__ACTIVITY LIST__
[A] According to the bakery article, from which city and country did Jacob "Jack" Schat immigrate to the U.S.?
[B] List the grocery store chains in Greater Los Angeles that the bakery article names as buyers of the family's wholesale goods.
[C] Resume the article on Erick Schat's Bakkerÿ after its last sentence.

__EXCERPTED PASSAGE__
>>>
Restaurant information
- Established: 1903
- Owner: Schat family
- Food type: Bread and pastries
- Location: 763 N Main St, Bishop, CA 93514
- Coordinates: 37°22′07″N 118°23′44″W﻿ / ﻿37.3686°N 118.3956°W
- Website: schatsbakery.com

= Erick Schat's Bakkerÿ =

Bakery in California

Erick Schat's Bakkerÿ, also formatted as Erick Schat's Bakery, is a bakery in Bishop, California. It is known for its extensive bread production and its status as a pit stop to travelers along US 395 in the Eastern Sierra region. In 2021, it received 2.5 million visitors.

==History==
The original bakery was started by the Schoch family from Vienna in 1903. Basque sheepherders had the Schochs build a stone oven to bake their sheepherder bread and keep it fresh while they were out tending their flocks. Jacob "Jack" Schat, immigrated to the U.S. from Utrecht in the Netherlands in 1950, subsequently finding work at the Schoch's bakery in Bishop. Baking in his family went as far back as 1893. He eventually bought the bakery and had six children, including Erick, the shop's namesake and owner until he died in 2021. The bakery became more well-known when the family sold wholesale goods to 2,000 grocery stores in Greater Los Angeles, including Safeway, Vons, and Albertsons.
<<<
__MATERIAL PROVIDED__
>>>
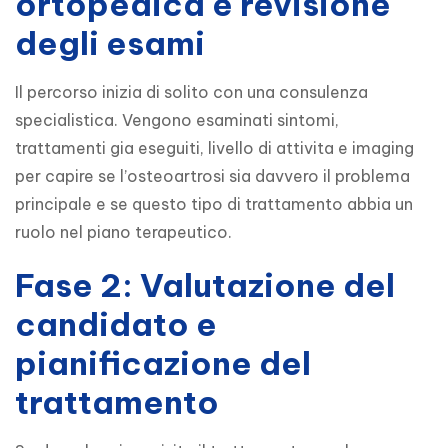
ortopedica e revisione
degli esami
Il percorso inizia di solito con una consulenza 
specialistica. Vengono esaminati sintomi, 
trattamenti gia eseguiti, livello di attivita e imaging 
per capire se l’osteoartrosi sia davvero il problema 
principale e se questo tipo di trattamento abbia un 
ruolo nel piano terapeutico.
Fase 2: Valutazione del
candidato e
pianificazione del
trattamento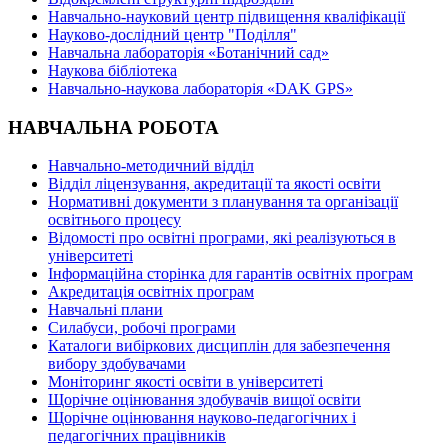
Навчально-науковий центр підвищення кваліфікації
Науково-дослідний центр "Поділля"
Навчальна лабораторія «Ботанічний сад»
Наукова бібліотека
Навчально-наукова лабораторія «DAK GPS»
НАВЧАЛЬНА РОБОТА
Навчально-методичний відділ
Відділ ліцензування, акредитації та якості освіти
Нормативні документи з планування та організації
освітнього процесу
Відомості про освітні програми, які реалізуються в
університеті
Інформаційна сторінка для гарантів освітніх програм
Акредитація освітніх програм
Навчальні плани
Силабуси, робочі програми
Каталоги вибіркових дисциплін для забезпечення
вибору здобувачами
Моніторинг якості освіти в університеті
Щорічне оцінювання здобувачів вищої освіти
Щорічне оцінювання науково-педагогічних і
педагогічних працівників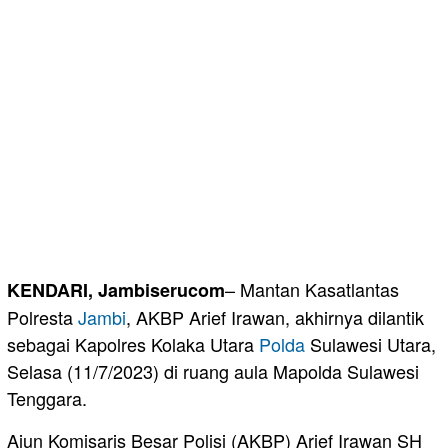
– Mantan Kasatlantas
KENDARI, Jambiserucom
Polresta
Jambi
, AKBP Arief Irawan, akhirnya dilantik
sebagai Kapolres Kolaka Utara
Polda
Sulawesi Utara,
Selasa (11/7/2023) di ruang aula Mapolda Sulawesi
Tenggara.
Ajun Komisaris Besar Polisi (AKBP) Arief Irawan SH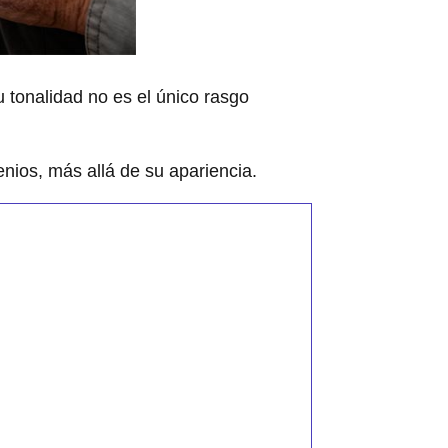
u tonalidad no es el único rasgo
nios, más allá de su apariencia.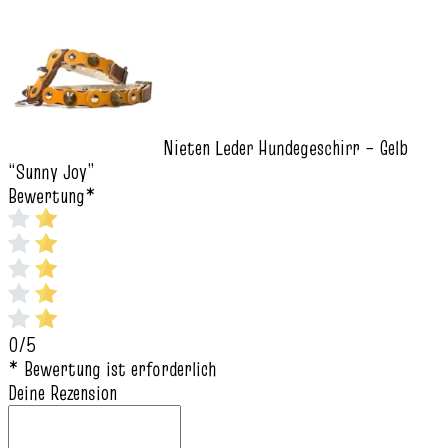
Nieten Leder Hundegeschirr – Gelb
“Sunny Joy”
Bewertung
*
0/5
* Bewertung ist erforderlich
Deine Rezension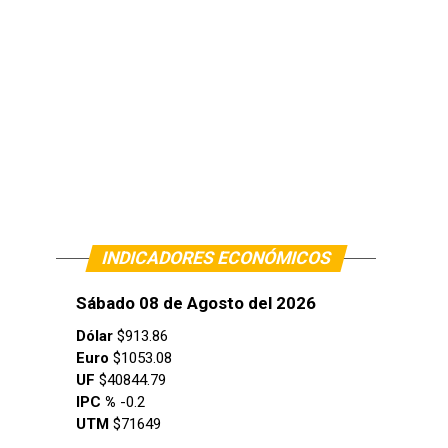
INDICADORES ECONÓMICOS
Sábado 08 de Agosto del 2026
Dólar
$913.86
Euro
$1053.08
UF
$40844.79
IPC %
-0.2
UTM
$71649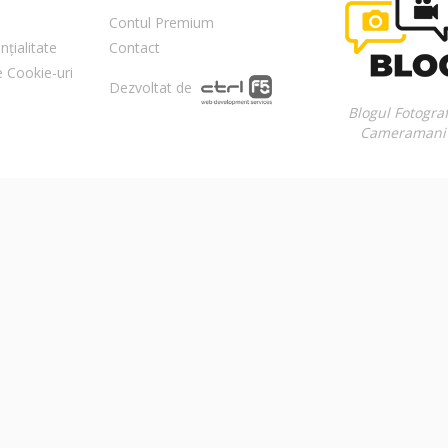
Contul Premium
nțialitate
Contact
re Cookie-uri
Dezvoltat de
Blogul Fotograf
Cameramani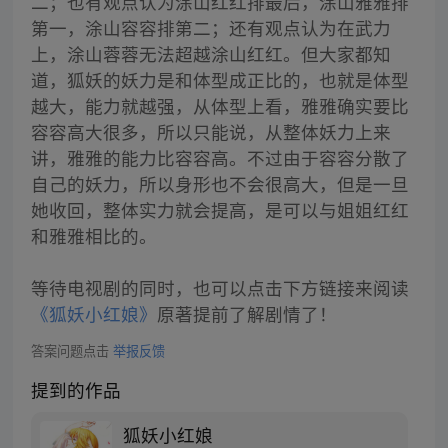
二；也有观点认为涂山红红排最后，涂山雅雅排
第一，涂山容容排第二；还有观点认为在武力
上，涂山蓉蓉无法超越涂山红红。但大家都知
道，狐妖的妖力是和体型成正比的，也就是体型
越大，能力就越强，从体型上看，雅雅确实要比
容容高大很多，所以只能说，从整体妖力上来
讲，雅雅的能力比容容高。不过由于容容分散了
自己的妖力，所以身形也不会很高大，但是一旦
她收回，整体实力就会提高，是可以与姐姐红红
和雅雅相比的。
等待电视剧的同时，也可以点击下方链接来阅读
《狐妖小红娘》
原著提前了解剧情了！
答案问题点击
举报反馈
提到的作品
狐妖小红娘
<<<
__WRITTEN RESPONSES__
[A] Utrecht in the Netherlands

[B] Safeway, Vons, Albertsons

[C]
The family expanded their operations by opening David Schat's Bakery Cafe and Aaron Schat's Roadhouse in October 2011 in El Segundo and August 2014 in Bishop, respectively. The bakery cafe is more of a small version of the original, and closed in December 2012, after only a year of service due to a lack of customers. The roadhouse serves various sandwiches on bread from the bakery and is still open as of 2024. There are also locations in Carson City, Utah, and Ontario. All of the bakeries under the Schat "brand" are not part of a franchise; they are only owned by members of the same family.

==Menu==
===Sheepherder bread===
One of the bakery's main trademarks is its sheepherder bread. The bread was introduced to the Owens Valley during
California Gold Rush by Basque immigrants in 1907 who missed their home country's bread. They hand-shaped the loaves and used stone ovens when producing it. This practice is continued by the bakery when making their bread. It is made from "butter, grade AA eggs, unbleached flour, cane sugar, and artesian well water." It was trademarked in 1938.

===Other items===
The bakery also sells many other varieties of bread and pastries, including squaw, cinnamon pull-apart brioches, turnovers, éclairs, sourdough, oliebol, macarons, plain cheese, and chili-cheese.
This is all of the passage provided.